Question

n-propyl bromide on treatment with ethanolic potassium hydroxide produces (a) propane (b) propene (c) propyne (d) propanol

Short answer

(b) propene

Step-by-step solution

Identify the Reaction Type

Ethanolic potassium hydroxide (KOH in ethanol) is used to carry out elimination reactions, specifically dehydrohalogenation. This implies that we are expecting the removal of hydrogen (H) and halogen (Br) from n-propyl bromide.

Analyze n-Propyl Bromide

n-Propyl bromide has the chemical structure CH3CH2CH2Br. In the presence of ethanolic KOH, a hydrogen atom adjacent to the bromine will be removed along with the bromine atom.

Identify the Products of Elimination

When a hydrogen from the beta carbon (next to the carbon bonded to bromine) is removed and the bromine is eliminated, a double bond forms between the alpha and beta carbons, resulting in the formation of an alkene.

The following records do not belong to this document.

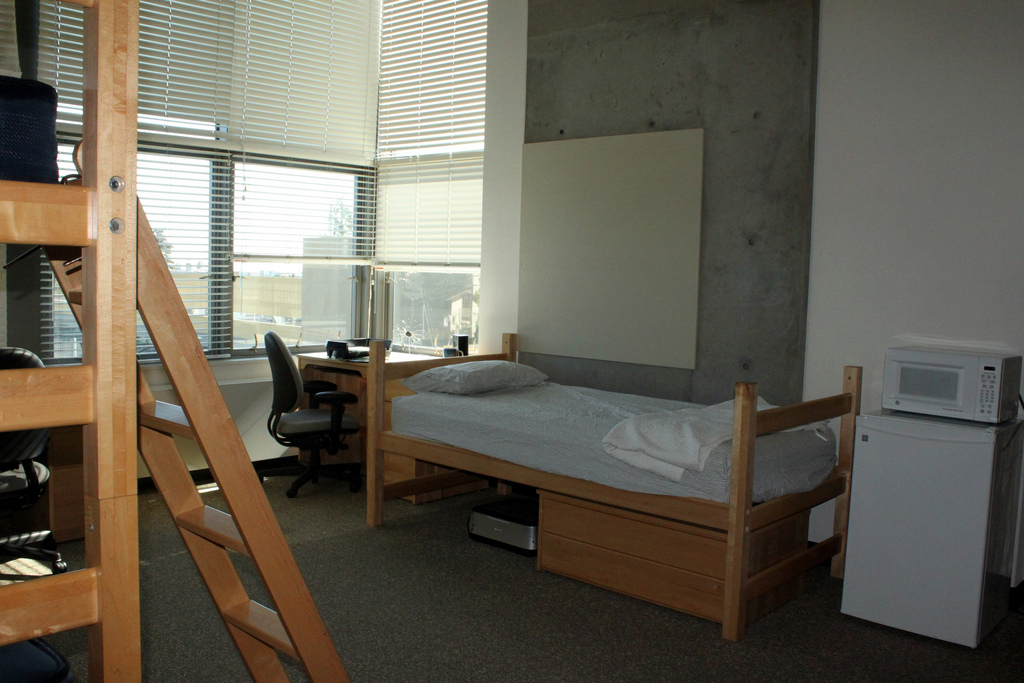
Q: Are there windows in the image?
A: Yes, there is a window.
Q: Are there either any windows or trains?
A: Yes, there is a window.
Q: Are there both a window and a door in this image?
A: No, there is a window but no doors.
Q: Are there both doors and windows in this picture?
A: No, there is a window but no doors.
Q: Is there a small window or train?
A: Yes, there is a small window.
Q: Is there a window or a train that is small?
A: Yes, the window is small.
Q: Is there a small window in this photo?
A: Yes, there is a small window.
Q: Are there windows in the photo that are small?
A: Yes, there is a window that is small.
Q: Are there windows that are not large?
A: Yes, there is a small window.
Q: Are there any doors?
A: No, there are no doors.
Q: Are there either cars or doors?
A: No, there are no doors or cars.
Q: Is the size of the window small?
A: Yes, the window is small.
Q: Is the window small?
A: Yes, the window is small.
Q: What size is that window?
A: The window is small.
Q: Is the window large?
A: No, the window is small.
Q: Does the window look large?
A: No, the window is small.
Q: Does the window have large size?
A: No, the window is small.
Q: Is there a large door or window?
A: No, there is a window but it is small.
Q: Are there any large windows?
A: No, there is a window but it is small.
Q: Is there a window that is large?
A: No, there is a window but it is small.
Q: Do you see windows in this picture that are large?
A: No, there is a window but it is small.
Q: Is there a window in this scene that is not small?
A: No, there is a window but it is small.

Determine the Specific Alkene Formed

The elimination process will form propene with the structure CH3CH=CH2. This is due to the creation of a double bond between the carbons after elimination of H and Br.

Key concepts

Elimination Reaction

An elimination reaction is a fundamental chemical reaction where elements are removed from a molecule, forming a new structure. This reaction is typical when you want to create a double bond between atoms. In the case of n-propyl bromide, treating it with ethanolic potassium hydroxide leads to a specific type of elimination reaction called dehydrohalogenation. Here's why elimination reactions are important:

• They transform saturated compounds (single bonds only) into unsaturated compounds (such as alkenes with double bonds).
• They are vital for synthesizing a wide range of organic compounds.

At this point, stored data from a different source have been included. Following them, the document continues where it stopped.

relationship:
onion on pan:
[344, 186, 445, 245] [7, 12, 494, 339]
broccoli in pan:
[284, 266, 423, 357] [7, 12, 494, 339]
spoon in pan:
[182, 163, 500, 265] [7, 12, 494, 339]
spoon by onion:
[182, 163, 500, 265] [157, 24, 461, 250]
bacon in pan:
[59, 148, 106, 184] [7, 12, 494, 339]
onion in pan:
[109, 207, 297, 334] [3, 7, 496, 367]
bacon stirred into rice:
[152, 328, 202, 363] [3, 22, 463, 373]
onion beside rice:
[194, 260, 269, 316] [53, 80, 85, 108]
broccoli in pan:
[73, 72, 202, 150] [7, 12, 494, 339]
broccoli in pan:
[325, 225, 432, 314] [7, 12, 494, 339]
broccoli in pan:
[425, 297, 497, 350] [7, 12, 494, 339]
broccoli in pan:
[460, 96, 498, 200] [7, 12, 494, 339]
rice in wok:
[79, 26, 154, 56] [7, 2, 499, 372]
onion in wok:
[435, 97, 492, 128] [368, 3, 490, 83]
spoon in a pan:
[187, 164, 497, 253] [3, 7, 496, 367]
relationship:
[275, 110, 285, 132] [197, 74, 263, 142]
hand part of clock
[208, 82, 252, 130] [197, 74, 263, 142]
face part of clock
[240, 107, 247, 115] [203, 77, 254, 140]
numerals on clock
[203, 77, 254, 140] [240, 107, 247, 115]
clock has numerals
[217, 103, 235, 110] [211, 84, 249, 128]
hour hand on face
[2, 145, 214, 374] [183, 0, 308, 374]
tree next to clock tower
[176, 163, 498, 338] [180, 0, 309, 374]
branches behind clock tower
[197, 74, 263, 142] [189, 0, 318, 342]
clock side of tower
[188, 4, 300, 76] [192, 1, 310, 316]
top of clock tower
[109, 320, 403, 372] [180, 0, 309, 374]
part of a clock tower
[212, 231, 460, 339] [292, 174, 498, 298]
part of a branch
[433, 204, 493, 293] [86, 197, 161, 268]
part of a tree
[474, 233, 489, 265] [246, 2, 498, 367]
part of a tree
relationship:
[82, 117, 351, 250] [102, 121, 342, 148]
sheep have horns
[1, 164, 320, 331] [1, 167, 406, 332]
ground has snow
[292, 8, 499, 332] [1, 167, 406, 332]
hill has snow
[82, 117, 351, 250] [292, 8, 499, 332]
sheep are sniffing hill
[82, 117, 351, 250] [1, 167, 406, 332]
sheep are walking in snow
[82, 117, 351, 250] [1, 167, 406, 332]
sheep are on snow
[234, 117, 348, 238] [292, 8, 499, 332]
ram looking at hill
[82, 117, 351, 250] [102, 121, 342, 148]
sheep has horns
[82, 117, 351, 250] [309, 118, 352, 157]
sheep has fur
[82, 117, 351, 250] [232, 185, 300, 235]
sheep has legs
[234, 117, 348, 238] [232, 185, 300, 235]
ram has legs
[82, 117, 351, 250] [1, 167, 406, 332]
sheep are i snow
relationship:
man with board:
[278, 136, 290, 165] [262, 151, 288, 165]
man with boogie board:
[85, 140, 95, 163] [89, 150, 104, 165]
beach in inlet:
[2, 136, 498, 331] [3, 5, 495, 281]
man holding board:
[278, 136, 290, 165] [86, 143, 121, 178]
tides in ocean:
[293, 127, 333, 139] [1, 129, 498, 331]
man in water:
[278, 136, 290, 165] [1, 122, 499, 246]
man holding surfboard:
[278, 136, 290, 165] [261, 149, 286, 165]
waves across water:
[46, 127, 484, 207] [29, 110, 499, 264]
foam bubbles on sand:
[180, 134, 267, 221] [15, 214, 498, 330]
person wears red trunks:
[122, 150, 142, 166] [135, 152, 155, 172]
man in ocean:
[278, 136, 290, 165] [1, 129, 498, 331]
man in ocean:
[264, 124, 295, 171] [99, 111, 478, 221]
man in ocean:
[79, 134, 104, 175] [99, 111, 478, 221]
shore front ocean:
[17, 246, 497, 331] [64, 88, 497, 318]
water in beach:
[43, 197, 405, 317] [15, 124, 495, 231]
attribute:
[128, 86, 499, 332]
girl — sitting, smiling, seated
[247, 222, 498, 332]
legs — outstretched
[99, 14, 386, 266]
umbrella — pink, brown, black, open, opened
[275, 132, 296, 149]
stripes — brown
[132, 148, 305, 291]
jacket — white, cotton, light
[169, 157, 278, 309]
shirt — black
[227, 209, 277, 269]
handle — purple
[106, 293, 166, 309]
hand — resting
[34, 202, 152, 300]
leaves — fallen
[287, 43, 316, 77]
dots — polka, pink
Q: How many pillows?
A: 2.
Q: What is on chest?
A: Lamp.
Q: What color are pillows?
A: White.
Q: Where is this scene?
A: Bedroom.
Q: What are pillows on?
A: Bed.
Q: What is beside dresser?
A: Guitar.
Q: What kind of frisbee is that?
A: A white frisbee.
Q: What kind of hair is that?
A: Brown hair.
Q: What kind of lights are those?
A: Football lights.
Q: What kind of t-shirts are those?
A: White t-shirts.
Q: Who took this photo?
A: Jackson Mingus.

Elimination reactions can produce various products depending on the conditions and the specific molecules involved. Understanding the type of molecules involved and the reaction conditions helps predict and control the reaction outcome.

Dehydrohalogenation

Dehydrohalogenation is a specific type of elimination reaction where a hydrogen atom and a halogen are removed from an organic molecule. With n-propyl bromide, the term "dehydrohalogenation" indicates that one hydrogen and one bromine atom are eliminated. Here's a quick rundown of the process:

• The base, potassium hydroxide (KOH), often in an ethanolic (alcoholic) solution, helps remove the bromine atom.
• A hydrogen atom is removed from the adjacent carbon atom, often referred to as the beta (β) carbon, to the carbon bonded to the bromine.

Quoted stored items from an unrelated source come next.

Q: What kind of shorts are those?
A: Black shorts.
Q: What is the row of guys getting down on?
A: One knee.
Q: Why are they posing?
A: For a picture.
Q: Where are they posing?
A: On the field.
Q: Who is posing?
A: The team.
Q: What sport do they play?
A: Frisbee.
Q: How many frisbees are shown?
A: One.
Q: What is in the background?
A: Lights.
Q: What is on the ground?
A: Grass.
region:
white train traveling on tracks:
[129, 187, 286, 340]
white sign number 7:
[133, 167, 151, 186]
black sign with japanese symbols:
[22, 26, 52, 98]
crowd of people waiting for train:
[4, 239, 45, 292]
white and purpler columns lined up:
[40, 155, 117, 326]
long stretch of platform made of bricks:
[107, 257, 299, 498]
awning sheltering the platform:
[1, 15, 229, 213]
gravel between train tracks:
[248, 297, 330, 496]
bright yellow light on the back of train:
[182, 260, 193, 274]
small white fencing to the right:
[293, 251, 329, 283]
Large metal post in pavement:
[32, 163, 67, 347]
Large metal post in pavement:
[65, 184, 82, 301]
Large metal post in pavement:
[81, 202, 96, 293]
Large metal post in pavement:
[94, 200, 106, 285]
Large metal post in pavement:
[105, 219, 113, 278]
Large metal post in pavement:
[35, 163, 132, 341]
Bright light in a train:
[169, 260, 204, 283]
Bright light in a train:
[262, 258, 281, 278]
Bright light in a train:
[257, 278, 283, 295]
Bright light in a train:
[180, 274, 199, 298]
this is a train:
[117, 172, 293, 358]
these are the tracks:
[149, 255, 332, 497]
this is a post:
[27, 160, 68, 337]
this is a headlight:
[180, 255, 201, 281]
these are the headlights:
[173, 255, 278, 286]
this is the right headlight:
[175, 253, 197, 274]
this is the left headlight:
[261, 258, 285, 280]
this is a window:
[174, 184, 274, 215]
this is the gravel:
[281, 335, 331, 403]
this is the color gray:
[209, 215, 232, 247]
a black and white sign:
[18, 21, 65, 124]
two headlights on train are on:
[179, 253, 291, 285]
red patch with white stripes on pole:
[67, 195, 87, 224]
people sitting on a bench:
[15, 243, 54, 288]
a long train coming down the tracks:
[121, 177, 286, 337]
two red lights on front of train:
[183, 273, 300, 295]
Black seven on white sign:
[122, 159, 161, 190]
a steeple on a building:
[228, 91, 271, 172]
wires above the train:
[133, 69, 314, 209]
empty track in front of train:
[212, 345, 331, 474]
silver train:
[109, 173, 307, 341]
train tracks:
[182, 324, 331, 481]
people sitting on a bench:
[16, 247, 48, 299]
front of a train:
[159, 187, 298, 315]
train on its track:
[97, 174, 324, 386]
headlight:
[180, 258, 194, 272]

Once these atoms are removed, the result is the formation of a double bond between the carbon atoms that are left, creating a more stable, unsaturated compound. This reaction type is widely used in organic chemistry to convert simple alkyl halides into more complex alkenes.

Alkene Formation

Alkene formation through elimination reactions like dehydrohalogenation is a crucial reaction in organic chemistry. In our specific case, n-propyl bromide, upon elimination, forms propene. Here's how the process works:

• After the removal of a bromine and hydrogen, a double bond is formed between two carbon atoms.
• This transformation from a saturated to an unsaturated molecule involves the formation of a pi-bond, which contributes to the alkene's chemical reactivity.

The final product, propene (\[\text{CH}_3\text{CH}=\text{CH}_2\]), is a simple alkene. This kind of transformation is essential from an application standpoint, allowing the synthesis of important precursors for polymers, pharmaceuticals, and other organic materials.